SOURCE DOCUMENT —
*** Block opens ***

How do we feel about ourselves? How do we value ourselves? What factors influence these evaluations? Are there fluctuations in these ratings? Are we able to do certain things as well as others? These are some of the questions that psychologists have tried to answer on their way to a definition accepted by most theorists in the field.
It has been established that self-esteem is a relatively stable affective orientation towards the self. Coopersmith (1967) said that when we talk about self-esteem, we refer to general positive and negative evaluations of oneself. What is important to remember, according to the author, is that self-esteem is not a singular, invariable trait (apud. Brehm S., Kassin S., 1989, p. 67). It has several components and even if, on the whole, our self-evaluation is positive, there are times when, for various reasons, we feel either incompetent or worthless or we evaluate certain aspects positively and others negatively. But because of the need for internal consistency and stability, self-esteem remains essentially stable throughout life, and although there are periods when it is affected by a series of events, it seems to return to its original level when environmental conditions normalise.

*** Block closes ***

Records from a data source —
*** Block opens ***

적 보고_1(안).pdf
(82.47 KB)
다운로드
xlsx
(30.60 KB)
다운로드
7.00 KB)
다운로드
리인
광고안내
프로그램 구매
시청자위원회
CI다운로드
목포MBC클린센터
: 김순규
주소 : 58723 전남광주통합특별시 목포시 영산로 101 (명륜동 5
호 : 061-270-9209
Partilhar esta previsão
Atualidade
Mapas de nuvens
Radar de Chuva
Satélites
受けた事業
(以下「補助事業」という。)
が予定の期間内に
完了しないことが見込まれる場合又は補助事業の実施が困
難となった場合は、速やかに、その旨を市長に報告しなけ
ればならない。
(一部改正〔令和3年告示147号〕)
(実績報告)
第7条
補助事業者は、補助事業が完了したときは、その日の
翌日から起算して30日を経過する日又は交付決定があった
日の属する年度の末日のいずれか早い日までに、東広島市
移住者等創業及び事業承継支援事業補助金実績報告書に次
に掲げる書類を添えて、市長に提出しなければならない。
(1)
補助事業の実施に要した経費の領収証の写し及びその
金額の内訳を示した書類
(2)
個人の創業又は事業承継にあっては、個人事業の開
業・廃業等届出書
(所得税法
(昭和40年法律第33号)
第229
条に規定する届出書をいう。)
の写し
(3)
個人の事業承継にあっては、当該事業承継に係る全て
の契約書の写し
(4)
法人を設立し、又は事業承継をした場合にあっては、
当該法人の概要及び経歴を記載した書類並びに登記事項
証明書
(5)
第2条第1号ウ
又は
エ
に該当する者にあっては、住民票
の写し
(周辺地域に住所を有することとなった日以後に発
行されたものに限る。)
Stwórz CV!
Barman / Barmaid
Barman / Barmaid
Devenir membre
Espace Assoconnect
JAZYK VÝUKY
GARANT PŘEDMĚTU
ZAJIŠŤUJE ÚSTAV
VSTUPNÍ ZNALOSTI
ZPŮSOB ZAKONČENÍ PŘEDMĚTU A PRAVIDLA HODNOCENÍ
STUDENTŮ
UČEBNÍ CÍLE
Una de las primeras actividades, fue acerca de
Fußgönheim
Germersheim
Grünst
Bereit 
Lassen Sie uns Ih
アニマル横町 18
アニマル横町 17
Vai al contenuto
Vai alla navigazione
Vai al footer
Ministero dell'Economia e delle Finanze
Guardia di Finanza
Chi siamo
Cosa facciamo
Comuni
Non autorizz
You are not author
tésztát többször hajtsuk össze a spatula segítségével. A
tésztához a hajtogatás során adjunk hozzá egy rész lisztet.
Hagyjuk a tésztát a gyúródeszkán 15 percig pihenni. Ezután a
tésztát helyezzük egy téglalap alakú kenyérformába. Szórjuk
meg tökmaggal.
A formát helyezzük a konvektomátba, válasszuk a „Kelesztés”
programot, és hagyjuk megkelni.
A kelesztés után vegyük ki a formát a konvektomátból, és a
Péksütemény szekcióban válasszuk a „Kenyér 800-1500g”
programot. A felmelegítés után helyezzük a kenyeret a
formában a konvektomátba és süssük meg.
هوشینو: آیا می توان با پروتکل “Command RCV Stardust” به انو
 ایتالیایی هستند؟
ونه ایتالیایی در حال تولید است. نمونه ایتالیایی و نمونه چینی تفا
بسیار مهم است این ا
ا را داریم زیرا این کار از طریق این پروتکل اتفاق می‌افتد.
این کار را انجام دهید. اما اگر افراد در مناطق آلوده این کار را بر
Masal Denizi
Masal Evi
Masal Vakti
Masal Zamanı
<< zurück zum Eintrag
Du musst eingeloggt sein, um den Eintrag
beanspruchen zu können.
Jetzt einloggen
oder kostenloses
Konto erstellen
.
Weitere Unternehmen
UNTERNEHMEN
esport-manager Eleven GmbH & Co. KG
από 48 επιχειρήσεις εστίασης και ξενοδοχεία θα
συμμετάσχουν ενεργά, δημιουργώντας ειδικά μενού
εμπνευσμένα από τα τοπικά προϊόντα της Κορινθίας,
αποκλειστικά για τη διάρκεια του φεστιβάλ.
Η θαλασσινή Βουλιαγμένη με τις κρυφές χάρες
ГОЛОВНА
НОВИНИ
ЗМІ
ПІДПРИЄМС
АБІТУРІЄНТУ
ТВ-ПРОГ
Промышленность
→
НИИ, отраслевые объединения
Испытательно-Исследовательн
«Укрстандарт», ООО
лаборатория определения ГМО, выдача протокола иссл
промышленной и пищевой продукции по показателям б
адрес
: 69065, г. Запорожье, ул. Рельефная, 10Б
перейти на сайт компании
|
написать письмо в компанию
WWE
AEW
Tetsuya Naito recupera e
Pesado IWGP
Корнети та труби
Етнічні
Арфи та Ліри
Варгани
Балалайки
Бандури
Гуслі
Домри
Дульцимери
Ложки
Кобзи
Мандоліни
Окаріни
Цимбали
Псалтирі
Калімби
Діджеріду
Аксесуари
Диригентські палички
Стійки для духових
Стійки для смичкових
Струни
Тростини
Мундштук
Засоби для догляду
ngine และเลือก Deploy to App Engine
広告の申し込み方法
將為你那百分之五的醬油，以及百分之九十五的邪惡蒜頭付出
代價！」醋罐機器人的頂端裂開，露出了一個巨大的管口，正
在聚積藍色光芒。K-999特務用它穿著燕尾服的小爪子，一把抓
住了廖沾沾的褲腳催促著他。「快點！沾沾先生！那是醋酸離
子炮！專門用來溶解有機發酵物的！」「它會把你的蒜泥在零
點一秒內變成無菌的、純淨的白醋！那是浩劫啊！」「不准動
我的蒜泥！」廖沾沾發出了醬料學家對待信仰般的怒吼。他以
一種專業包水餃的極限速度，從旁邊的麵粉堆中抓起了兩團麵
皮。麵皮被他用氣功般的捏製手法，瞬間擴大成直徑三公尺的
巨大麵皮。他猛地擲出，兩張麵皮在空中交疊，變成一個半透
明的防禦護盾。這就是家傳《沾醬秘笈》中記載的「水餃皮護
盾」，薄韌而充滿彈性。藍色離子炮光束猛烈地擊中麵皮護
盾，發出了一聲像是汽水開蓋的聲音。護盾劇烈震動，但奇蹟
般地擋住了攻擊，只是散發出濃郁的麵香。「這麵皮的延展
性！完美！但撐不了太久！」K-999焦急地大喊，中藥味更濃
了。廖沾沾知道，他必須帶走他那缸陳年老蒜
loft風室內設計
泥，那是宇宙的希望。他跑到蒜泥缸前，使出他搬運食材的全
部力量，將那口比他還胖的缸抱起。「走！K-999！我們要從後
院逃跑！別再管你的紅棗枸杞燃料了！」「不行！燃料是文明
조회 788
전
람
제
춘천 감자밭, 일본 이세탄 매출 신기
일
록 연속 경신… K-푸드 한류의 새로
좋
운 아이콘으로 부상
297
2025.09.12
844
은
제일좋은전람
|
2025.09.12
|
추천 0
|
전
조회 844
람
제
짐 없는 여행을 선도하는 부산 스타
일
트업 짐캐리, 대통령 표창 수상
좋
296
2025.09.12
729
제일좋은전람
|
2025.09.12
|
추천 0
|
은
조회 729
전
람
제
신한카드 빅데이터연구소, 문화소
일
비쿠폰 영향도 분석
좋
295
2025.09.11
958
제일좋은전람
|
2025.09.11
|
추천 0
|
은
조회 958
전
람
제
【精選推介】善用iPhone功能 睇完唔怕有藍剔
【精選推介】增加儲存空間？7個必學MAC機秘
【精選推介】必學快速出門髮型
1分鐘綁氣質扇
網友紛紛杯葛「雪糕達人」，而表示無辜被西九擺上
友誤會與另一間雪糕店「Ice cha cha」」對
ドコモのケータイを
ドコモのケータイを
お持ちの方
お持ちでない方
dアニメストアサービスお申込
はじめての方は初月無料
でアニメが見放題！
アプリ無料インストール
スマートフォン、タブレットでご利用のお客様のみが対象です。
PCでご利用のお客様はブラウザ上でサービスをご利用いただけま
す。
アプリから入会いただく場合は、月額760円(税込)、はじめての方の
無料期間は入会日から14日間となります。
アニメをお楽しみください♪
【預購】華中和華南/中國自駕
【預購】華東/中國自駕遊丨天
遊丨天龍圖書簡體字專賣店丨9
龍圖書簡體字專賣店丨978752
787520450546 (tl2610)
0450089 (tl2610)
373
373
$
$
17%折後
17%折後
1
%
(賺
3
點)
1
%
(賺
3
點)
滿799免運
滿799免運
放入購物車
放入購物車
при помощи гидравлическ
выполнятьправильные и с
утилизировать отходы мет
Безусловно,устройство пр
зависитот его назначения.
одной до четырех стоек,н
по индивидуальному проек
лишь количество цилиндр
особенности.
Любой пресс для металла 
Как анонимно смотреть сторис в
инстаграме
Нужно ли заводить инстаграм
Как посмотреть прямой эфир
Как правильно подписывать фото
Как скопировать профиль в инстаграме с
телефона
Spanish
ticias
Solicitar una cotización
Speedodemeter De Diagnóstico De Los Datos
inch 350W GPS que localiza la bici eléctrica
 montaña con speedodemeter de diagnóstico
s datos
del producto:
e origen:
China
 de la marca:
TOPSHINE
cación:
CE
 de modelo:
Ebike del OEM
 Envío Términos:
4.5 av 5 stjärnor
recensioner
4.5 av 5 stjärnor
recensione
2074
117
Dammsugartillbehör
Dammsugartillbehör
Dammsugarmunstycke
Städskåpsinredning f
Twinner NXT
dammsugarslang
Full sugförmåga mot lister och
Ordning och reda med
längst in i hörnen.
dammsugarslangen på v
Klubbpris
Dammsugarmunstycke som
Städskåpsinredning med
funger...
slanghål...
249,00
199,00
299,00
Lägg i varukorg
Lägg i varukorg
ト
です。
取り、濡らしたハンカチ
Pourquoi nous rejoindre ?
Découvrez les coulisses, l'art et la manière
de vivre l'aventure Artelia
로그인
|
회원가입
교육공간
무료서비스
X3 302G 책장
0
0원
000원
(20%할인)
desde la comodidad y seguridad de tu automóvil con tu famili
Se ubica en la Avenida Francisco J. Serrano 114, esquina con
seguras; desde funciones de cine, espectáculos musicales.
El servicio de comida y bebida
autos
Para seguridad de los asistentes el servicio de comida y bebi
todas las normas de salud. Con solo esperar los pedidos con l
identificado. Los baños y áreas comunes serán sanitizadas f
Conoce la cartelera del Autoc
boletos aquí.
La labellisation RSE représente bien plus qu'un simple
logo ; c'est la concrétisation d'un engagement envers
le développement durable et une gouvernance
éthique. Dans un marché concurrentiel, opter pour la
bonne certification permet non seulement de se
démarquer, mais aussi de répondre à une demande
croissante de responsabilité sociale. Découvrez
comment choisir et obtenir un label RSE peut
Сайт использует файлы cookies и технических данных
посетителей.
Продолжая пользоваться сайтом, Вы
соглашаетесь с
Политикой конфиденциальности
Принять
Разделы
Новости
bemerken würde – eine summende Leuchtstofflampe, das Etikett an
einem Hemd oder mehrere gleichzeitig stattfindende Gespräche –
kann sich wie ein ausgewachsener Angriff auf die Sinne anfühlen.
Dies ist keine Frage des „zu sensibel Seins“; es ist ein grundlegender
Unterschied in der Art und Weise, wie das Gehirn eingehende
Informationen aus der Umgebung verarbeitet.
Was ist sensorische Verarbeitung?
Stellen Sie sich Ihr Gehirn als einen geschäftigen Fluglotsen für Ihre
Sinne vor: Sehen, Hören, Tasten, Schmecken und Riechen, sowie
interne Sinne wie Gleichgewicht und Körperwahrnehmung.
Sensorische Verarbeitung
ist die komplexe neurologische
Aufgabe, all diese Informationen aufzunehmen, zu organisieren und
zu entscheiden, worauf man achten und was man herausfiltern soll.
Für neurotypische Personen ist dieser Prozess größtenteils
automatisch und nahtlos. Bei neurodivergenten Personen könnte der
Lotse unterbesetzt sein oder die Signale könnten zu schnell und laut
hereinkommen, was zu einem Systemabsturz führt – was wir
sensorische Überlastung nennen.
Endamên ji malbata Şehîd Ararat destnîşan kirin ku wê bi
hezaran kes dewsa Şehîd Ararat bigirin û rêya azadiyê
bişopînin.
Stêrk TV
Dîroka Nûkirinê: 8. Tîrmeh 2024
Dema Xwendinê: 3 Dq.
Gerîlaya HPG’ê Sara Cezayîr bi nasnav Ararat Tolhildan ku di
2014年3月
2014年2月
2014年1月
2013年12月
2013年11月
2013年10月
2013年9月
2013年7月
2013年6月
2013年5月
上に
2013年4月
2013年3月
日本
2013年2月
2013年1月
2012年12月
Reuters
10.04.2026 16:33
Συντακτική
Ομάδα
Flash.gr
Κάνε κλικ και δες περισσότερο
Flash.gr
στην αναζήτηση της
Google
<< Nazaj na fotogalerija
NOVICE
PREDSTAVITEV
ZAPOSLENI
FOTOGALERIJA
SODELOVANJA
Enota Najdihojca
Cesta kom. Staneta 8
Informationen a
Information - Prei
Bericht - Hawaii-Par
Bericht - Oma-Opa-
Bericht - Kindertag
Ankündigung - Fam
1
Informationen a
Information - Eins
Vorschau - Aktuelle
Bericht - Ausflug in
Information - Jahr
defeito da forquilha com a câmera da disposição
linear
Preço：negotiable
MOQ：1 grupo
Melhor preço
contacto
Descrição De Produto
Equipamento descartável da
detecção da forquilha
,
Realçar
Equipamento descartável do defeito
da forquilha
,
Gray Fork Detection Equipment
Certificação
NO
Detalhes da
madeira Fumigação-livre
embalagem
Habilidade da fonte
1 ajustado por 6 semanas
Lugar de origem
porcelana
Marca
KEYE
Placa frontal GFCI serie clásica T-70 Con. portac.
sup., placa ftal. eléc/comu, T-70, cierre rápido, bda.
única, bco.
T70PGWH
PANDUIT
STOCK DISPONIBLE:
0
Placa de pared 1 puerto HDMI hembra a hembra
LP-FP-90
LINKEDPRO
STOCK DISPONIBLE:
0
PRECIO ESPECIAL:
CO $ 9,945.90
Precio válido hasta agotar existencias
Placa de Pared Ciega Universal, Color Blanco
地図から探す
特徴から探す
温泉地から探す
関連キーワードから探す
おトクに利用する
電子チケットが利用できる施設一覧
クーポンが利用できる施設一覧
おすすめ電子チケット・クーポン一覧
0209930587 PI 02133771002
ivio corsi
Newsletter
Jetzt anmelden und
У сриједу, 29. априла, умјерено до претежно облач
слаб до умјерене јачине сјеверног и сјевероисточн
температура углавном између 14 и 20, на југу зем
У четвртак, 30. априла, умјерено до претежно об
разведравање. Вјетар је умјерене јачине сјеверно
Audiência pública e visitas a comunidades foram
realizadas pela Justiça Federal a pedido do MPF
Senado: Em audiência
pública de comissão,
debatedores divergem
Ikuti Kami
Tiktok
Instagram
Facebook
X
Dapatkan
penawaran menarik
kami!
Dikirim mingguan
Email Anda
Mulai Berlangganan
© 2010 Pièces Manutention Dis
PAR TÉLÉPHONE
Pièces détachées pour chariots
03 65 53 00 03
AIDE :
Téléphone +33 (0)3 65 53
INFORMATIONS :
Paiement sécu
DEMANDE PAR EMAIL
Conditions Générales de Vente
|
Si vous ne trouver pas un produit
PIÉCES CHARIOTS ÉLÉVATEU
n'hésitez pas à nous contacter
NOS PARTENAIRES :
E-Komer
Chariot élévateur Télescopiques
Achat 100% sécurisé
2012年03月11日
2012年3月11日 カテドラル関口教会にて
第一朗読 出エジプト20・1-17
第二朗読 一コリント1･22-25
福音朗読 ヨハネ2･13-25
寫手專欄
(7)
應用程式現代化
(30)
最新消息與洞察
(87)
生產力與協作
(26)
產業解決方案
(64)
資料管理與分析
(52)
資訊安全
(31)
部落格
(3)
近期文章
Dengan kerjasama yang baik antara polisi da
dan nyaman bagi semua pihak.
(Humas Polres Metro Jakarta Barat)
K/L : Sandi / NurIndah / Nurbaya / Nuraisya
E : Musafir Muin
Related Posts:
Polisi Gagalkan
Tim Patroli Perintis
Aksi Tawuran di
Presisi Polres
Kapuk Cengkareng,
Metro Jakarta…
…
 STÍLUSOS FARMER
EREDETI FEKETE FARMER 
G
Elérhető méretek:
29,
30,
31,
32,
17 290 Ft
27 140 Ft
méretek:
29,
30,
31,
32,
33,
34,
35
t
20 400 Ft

*** Block closes ***

EXERCISE BRIEF — Decide whether each statement below agrees with the self-esteem text, answering yes or no and quoting the words of the text that decide it. 1. Coopersmith presents self-esteem as a single trait that does not vary. 2. Self-esteem is made up of several components. 3. After being affected by events, self-esteem appears to go back to its original level once environmental conditions return to normal.

TASK RESPONSE —
1. No: "self-esteem is not a singular, invariable trait"
2. Yes: "It has several components"
3. Yes: "it seems to return to its original level when environmental conditions normalise"